The compressed air dryer is creating a significant pressure drop -- either from clogging, icing, or being undersized for the airflow.

What you'll see

Pressure before the dryer is good, pressure after the dryer is noticeably lower. The drop gets worse over time or under high flow. In refrigerant dryers, the evaporator can ice up and partially or fully block airflow. When the dryer is bypassed, system pressure meets requirements -- confirming the dryer is the restriction.
Before you assume this is the problem

See all causes of pressure drop →

How to diagnose

  1. Measure pressure before and after the dryer

    Check the pressure drop across the dryer during loaded operation. A properly sized dryer in good condition should have minimal drop (0.1-0.3 bar). More than 0.5 bar indicates a problem.

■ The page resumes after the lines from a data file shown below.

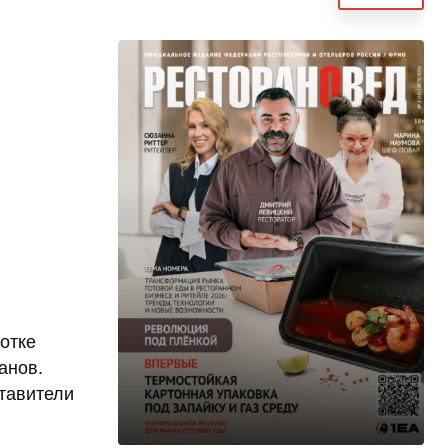
отке
анов.
тавители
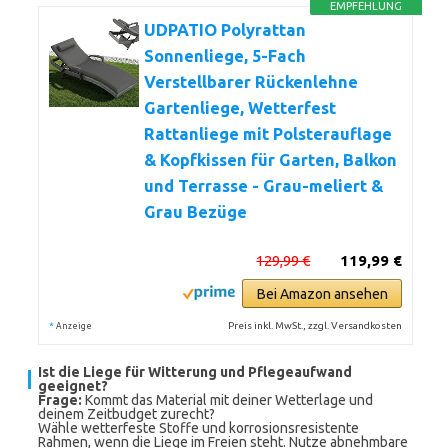
EMPFEHLUNG
UDPATIO Polyrattan
Sonnenliege, 5-Fach
Verstellbarer Rückenlehne
Gartenliege, Wetterfest
Rattanliege mit Polsterauflage
& Kopfkissen für Garten, Balkon
und Terrasse - Grau-meliert &
Grau Bezüge
129,99 €
119,99 €
Bei Amazon ansehen
*
Preis inkl. MwSt., zzgl. Versandkosten
Anzeige
Ist die Liege für Witterung und Pflegeaufwand
geeignet?
Frage:
Kommt das Material mit deiner Wetterlage und
deinem Zeitbudget zurecht?
Wähle wetterfeste Stoffe und korrosionsresistente
Rahmen, wenn die Liege im Freien steht. Nutze abnehmbare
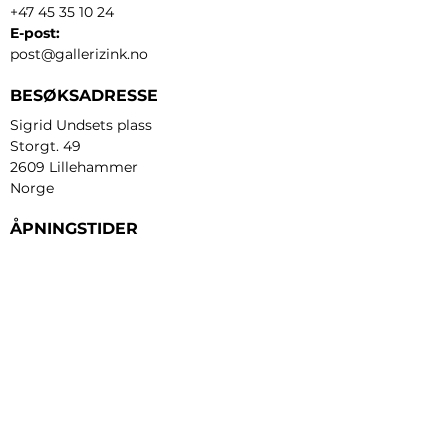
+47 45 35 10 24
E-post:
post@gallerizink.no
BESØKSADRESSE
Sigrid Undsets plass
Storgt. 49
2609 Lillehammer
Norge
ÅPNINGSTIDER
Tirsdag - fredag:
12 - 17
Lørdag:
11 - 16
Søndag:
13 - 16
​Mandag:
etter avtale
Personvern og cookies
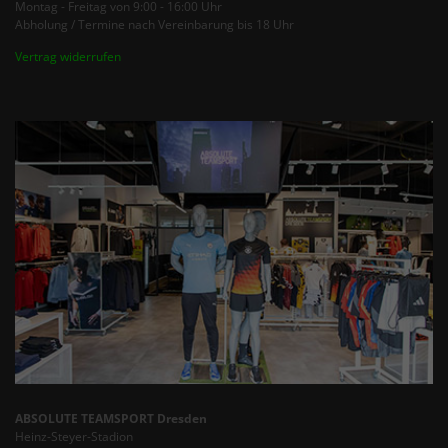
Montag - Freitag von 9:00 - 16:00 Uhr
Abholung / Termine nach Vereinbarung bis 18 Uhr
Vertrag widerrufen
ABSOLUTE TEAMSPORT Dresden
Heinz-Steyer-Stadion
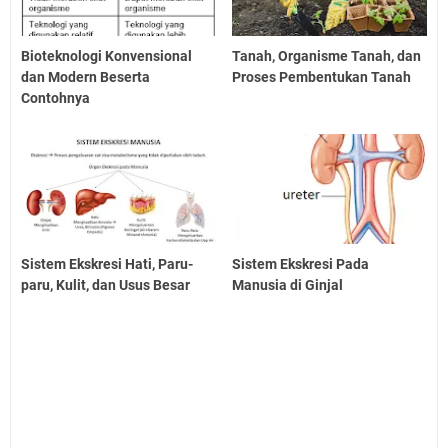
Bioteknologi Konvensional
Tanah, Organisme Tanah, dan
dan Modern Beserta
Proses Pembentukan Tanah
Contohnya
Sistem Ekskresi Hati, Paru-
Sistem Ekskresi Pada
paru, Kulit, dan Usus Besar
Manusia di Ginjal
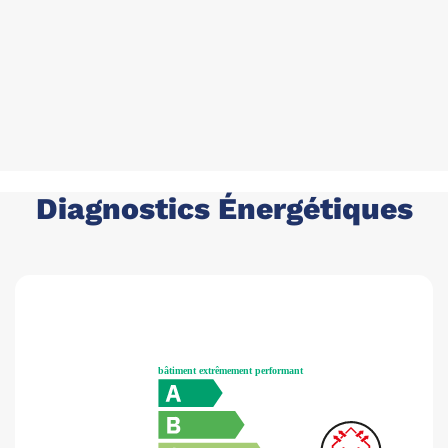
Diagnostics Énergétiques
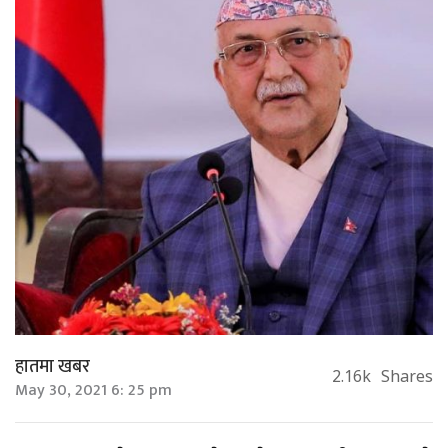
हातमा खबर
2.16k
Shares
May 30, 2021 6: 25 pm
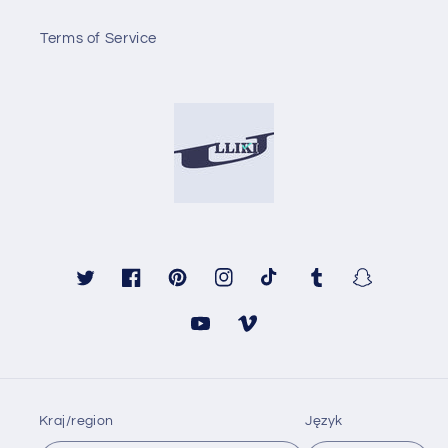
Terms of Service
Twitter
Facebook
Pinterest
Instagram
TikTok
Tumblr
Snapchat
Youtube
Vimeo
Kraj/region
Język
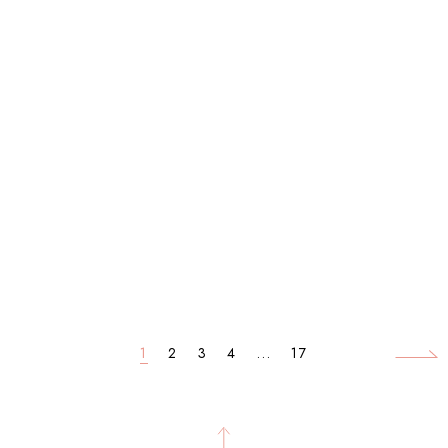
1
2
3
4
...
17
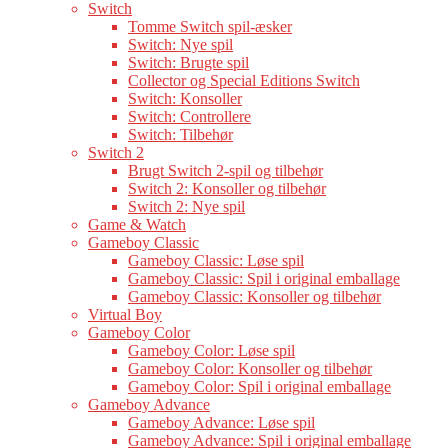
Switch
Tomme Switch spil-æsker
Switch: Nye spil
Switch: Brugte spil
Collector og Special Editions Switch
Switch: Konsoller
Switch: Controllere
Switch: Tilbehør
Switch 2
Brugt Switch 2-spil og tilbehør
Switch 2: Konsoller og tilbehør
Switch 2: Nye spil
Game & Watch
Gameboy Classic
Gameboy Classic: Løse spil
Gameboy Classic: Spil i original emballage
Gameboy Classic: Konsoller og tilbehør
Virtual Boy
Gameboy Color
Gameboy Color: Løse spil
Gameboy Color: Konsoller og tilbehør
Gameboy Color: Spil i original emballage
Gameboy Advance
Gameboy Advance: Løse spil
Gameboy Advance: Spil i original emballage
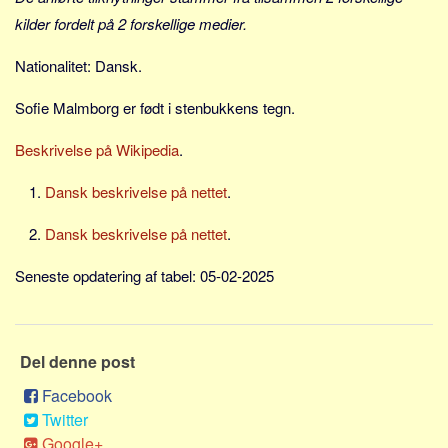
Social sikring og sundhed
kilder fordelt på 2 forskellige medier.
Transport
Nationalitet: Dansk.
Alle
Aspekter
Sofie Malmborg er født i stenbukkens tegn.
Køb og salg
Beskrivelse på Wikipedia
.
Økonomi
Dansk beskrivelse på nettet
.
Jura og regler
Skatter og afgifter
Dansk beskrivelse på nettet
.
Statistik
Seneste opdatering af tabel: 05-02-2025
Praktisk
Alle
Meta
Del denne post
Facebook
Dokumenttyper
Twitter
Emner
Google+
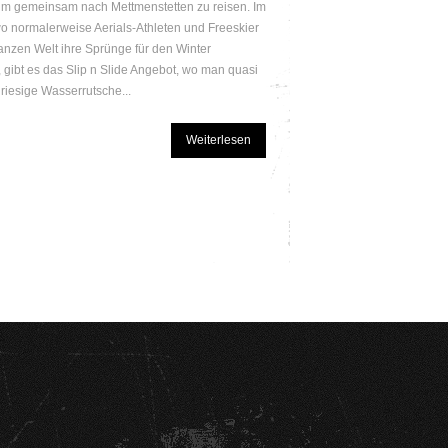
 um gemeinsam nach Mettmenstetten zu reisen. Im
o normalerweise Aerials-Athleten und Freeskier
anzen Welt ihre Sprünge für den Winter
, gibt es das Slip n Slide Angebot, wo man quasi
 riesige Wasserrutsche...
Weiterlesen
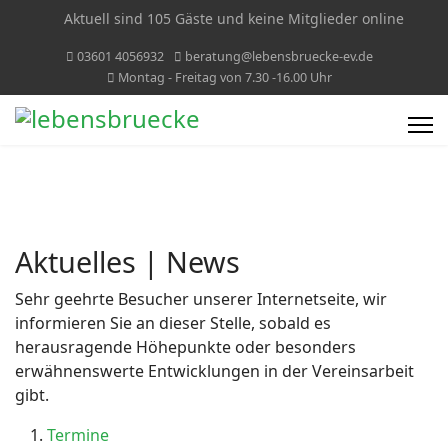
Aktuell sind 105 Gäste und keine Mitglieder online
03601 4056932
beratung@lebensbruecke-ev.de
Montag - Freitag von 7.30 -16.00 Uhr
Aktuelles | News
Sehr geehrte Besucher unserer Internetseite, wir
informieren Sie an dieser Stelle, sobald es
herausragende Höhepunkte oder besonders
erwähnenswerte Entwicklungen in der Vereinsarbeit
gibt.
Termine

    Result: High drop across dryer = restriction.
  2. Bypass test

    If your installation has a bypass valve, open it and close the dryer valves. If system pressure normalizes, the dryer is confirmed as the restriction.

    Result: Pressure normal on bypass = dryer is the problem.

How to fix it

  1. Service or replace the dryer

    Check for iced evaporator (hot gas bypass valve failure), clogged internal filters, or an undersized dryer. Service as needed. If the dryer is simply too small for the airflow, replace it with a larger one -- one size up is a good practice.

Common mistakes

Running on bypass permanently 'because the dryer causes pressure drop' means you now have water in the air. Fix or replace the dryer properly.

Parts & tools

Dryer service parts. Possibly a larger replacement dryer.